BOUNTIFUL — The Davis County Republican Party condemns the action of those who stored Davis School Board candidate signs in the faculty room of a Bountiful elementary; and, to level the political playing field in the nonpartisan races, the group is trying to educate voters on where the candidates stand on the issues.
The education effort, and terse response by Davis GOP Chairwoman Kris Kimball, is in follow-up to a story that appeared in the Standard-Examiner on Sept. 27.
For a two-week period, campaign signs of three Davis Education Association “recommended” candidates were left in a faculty room, along with three maps posted of each of the Davis School District Board of Education races, Kimball said.
Teachers were asked to take home a sign if they lived in those districts, Kimball said.

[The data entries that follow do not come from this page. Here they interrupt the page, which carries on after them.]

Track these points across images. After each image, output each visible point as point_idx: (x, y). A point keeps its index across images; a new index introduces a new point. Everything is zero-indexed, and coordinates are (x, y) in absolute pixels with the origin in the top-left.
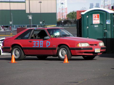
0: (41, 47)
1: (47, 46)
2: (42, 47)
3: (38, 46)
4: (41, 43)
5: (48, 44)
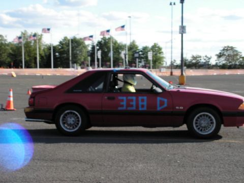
0: (140, 109)
1: (159, 109)
2: (145, 109)
3: (134, 108)
4: (143, 100)
5: (162, 103)
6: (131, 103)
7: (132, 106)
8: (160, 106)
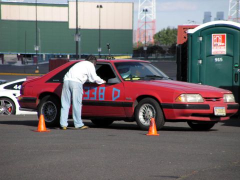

She said that is in violation of Utah’s election laws.
To help voters become educated on where their respective school board candidates stand, the Davis GOP has conducted a 10-question survey of the nonpartisan candidates and posted the results on the party’s website at www.DCRP-GOP.com.
“We don’t endorse any of the candidates,” Kimball stressed.
She said the party is merely trying to help voters make an “educated decision” in selecting a candidate whose choices will directly impact everyone’s children.
“The DCRP believes that as we have a right to vote, we also have a responsibility to get educated before we vote,” Kimball said.
Referring to the incident that occurred at the Bountiful elementary school, Kimball said the party abhors and condemns any kind of illegal or unethical campaign behavior.
The Davis County Republican Party blog states, “According to Mark Thomas of the Lieutenant Governor’s office, ‘It is illegal to use government emails or buildings or use work time or paid leave time to promote a candidate.’ ”
How can people encourage citizens to be a part of the process, when laws are broken and taxpayer money is abused, Kimball said.
“Who will want to run for (a) school board (position) if this kind of abuse is to take place and you’re running on your own against a candidate backed and supported by a special-interest group?” Kimball said.
Equally concerning, Kimball said, is that the individual who exposed the campaign violations felt they had to remain anonymous out of fear of retaliation by either losing their job, being bullied by other teachers or administrators, or possibly because they have children in the school system who may be bullied.
“Is this a one-time incident of politics in school, or are there others who have seen violations but were afraid to speak out or didn’t know where to report the abuse?” Kimball said.
Officials said that within 45 minutes of being notified by the Utah State Office of Education, Davis School District officials sent emails to school administrators regarding political activities in the Bountiful school and by educators, and the problem was corrected with the signs being removed.